Par Madou Kane
Sur la route qui longe la Méditerranée, le voyage se déroule comme une respiration entre la mer et le fleuve. La lumière du Nord-Égypte, douce et dorée, éclaire la vaste plaine du Delta du Nil, cette frange large et fertile où l’eau façonne le destin des hommes depuis les premiers âges. Les dattiers, alignés tels des sentinelles de verdure, balancent leurs palmes altières au rythme du vent marin, chargés de grappes mûres et généreuses.
Ici, le Nil sort de son long cours africain. Il s’entrelace aux lacs salés, s’égare dans les canaux, se divise, se multiplie, et finit par s’abandonner à la mer dans plusieurs étreintes séculaires.

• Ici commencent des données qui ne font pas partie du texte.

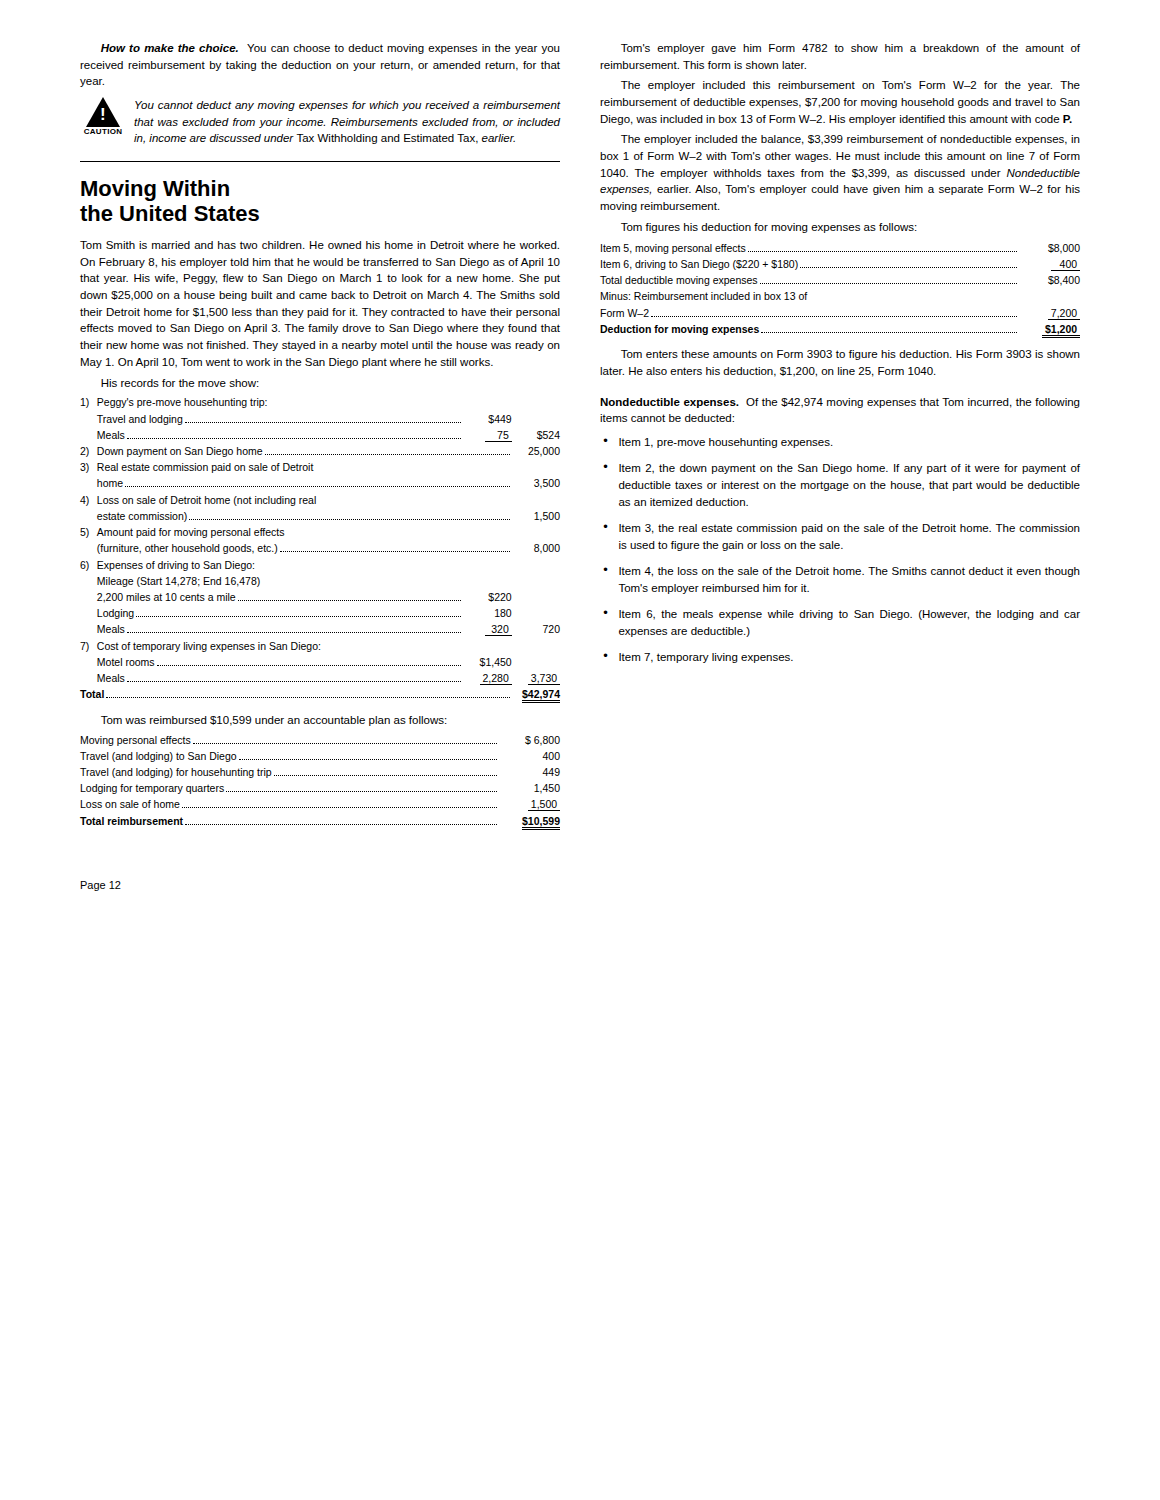How to make the choice. You can choose to deduct moving expenses in the year you received reimbursement by taking the deduction on your return, or amended return, for that year.
CAUTION
You cannot deduct any moving expenses for which you received a reimbursement that was excluded from your income. Reimbursements excluded from, or included in, income are discussed under Tax Withholding and Estimated Tax, earlier.
Moving Within
the United States
Tom Smith is married and has two children. He owned his home in Detroit where he worked. On February 8, his employer told him that he would be transferred to San Diego as of April 10 that year. His wife, Peggy, flew to San Diego on March 1 to look for a new home. She put down $25,000 on a house being built and came back to Detroit on March 4. The Smiths sold their Detroit home for $1,500 less than they paid for it. They contracted to have their personal effects moved to San Diego on April 3. The family drove to San Diego where they found that their new home was not finished. They stayed in a nearby motel until the house was ready on May 1. On April 10, Tom went to work in the San Diego plant where he still works.
His records for the move show:
| 1) | Peggy's pre-move househunting trip: | |
| | Travel and lodging | $449 | |
| | Meals | 75 | $524 |
| 2) | Down payment on San Diego home | 25,000 |
| 3) | Real estate commission paid on sale of Detroit | |
| | home | 3,500 |
| 4) | Loss on sale of Detroit home (not including real | |
| | estate commission) | 1,500 |
| 5) | Amount paid for moving personal effects | |
| | (furniture, other household goods, etc.) | 8,000 |
| 6) | Expenses of driving to San Diego: | |
| | Mileage (Start 14,278; End 16,478) | |
| | 2,200 miles at 10 cents a mile | $220 | |
| | Lodging | 180 | |
| | Meals | 320 | 720 |
| 7) | Cost of temporary living expenses in San Diego: | |
| | Motel rooms | $1,450 | |
| | Meals | 2,280 | 3,730 |
| Total | $42,974 |
Tom was reimbursed $10,599 under an accountable plan as follows:
| Moving personal effects | $ 6,800 |
| Travel (and lodging) to San Diego | 400 |
| Travel (and lodging) for househunting trip | 449 |
| Lodging for temporary quarters | 1,450 |
| Loss on sale of home | 1,500 |
| Total reimbursement | $10,599 |
Tom's employer gave him Form 4782 to show him a breakdown of the amount of reimbursement. This form is shown later.
The employer included this reimbursement on Tom's Form W–2 for the year. The reimbursement of deductible expenses, $7,200 for moving household goods and travel to San Diego, was included in box 13 of Form W–2. His employer identified this amount with code P.
The employer included the balance, $3,399 reimbursement of nondeductible expenses, in box 1 of Form W–2 with Tom's other wages. He must include this amount on line 7 of Form 1040. The employer withholds taxes from the $3,399, as discussed under Nondeductible expenses, earlier. Also, Tom's employer could have given him a separate Form W–2 for his moving reimbursement.
Tom figures his deduction for moving expenses as follows:
| Item 5, moving personal effects | $8,000 |
| Item 6, driving to San Diego ($220 + $180) | 400 |
| Total deductible moving expenses | $8,400 |
| Minus: Reimbursement included in box 13 of | |
| Form W–2 | 7,200 |
| Deduction for moving expenses | $1,200 |
Tom enters these amounts on Form 3903 to figure his deduction. His Form 3903 is shown later. He also enters his deduction, $1,200, on line 25, Form 1040.
Nondeductible expenses. Of the $42,974 moving expenses that Tom incurred, the following items cannot be deducted:
Item 1, pre-move househunting expenses.
Item 2, the down payment on the San Diego home. If any part of it were for payment of deductible taxes or interest on the mortgage on the house, that part would be deductible as an itemized deduction.
Item 3, the real estate commission paid on the sale of the Detroit home. The commission is used to figure the gain or loss on the sale.
Item 4, the loss on the sale of the Detroit home. The Smiths cannot deduct it even though Tom's employer reimbursed him for it.
Item 6, the meals expense while driving to San Diego. (However, the lodging and car expenses are deductible.)
Item 7, temporary living expenses.
Page 12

Le paysage est une symphonie d’eau et de terre . Les villages surgissant entre les rizières, minarets dressés au-dessus des champs, et ce fourmillement d’hommes et de femmes qui perpétuent la vie au rythme de la moisson et du marché.
À Rosette que nous traversons avec mon cadet Alioune Sy et son ami égyptien Mahmoud, le temps semble suspendu. Cette ville paisible garde encore, dans le murmure de ses ruelles, le souvenir d’une découverte capitale : la fameuse Pierre de Rosette, clé offerte à Champollion pour percer le secret des hiéroglyphes, ces écritures sacrées attribuées à Thot, divinité de la sagesse et des connaissances. Rosette est ainsi un seuil entre le mystère et la révélation. Elle relie les civilisations antiques à leurs héritières.
Puis, la route s’ouvre vers Damiette, ville portuaire au charme discret mais vibrant. Capitale du bois et du meuble, Damiette respire le labeur artisanal. Ses ateliers résonnent du bruit des rabots et du parfum du cèdre ; les showrooms y étalent la fierté d’un savoir-faire transmis de père en fils, où l’art se mêle à l’utilité, et la beauté à la matière.
Plus à l’est, déjà se profile Port-Saïd, sentinelle du canal de Suez, porte ouverte vers le Sinaï et le Levant. Là, les vents de la Méditerranée se mêlent aux souffles venus de la mer Rouge, du Liban, de la Palestine et d’Israël, rappelant combien l’Égypte demeure un carrefour, un lien vivant entre l’Afrique et l’Orient, entre mémoire et avenir.
Ce voyage d’Alexandrie à Damiette, c’est une traversée de l’eau et de l’espace : un itinéraire où les ondes, pierres et visages portent un fragment de l’histoire du monde.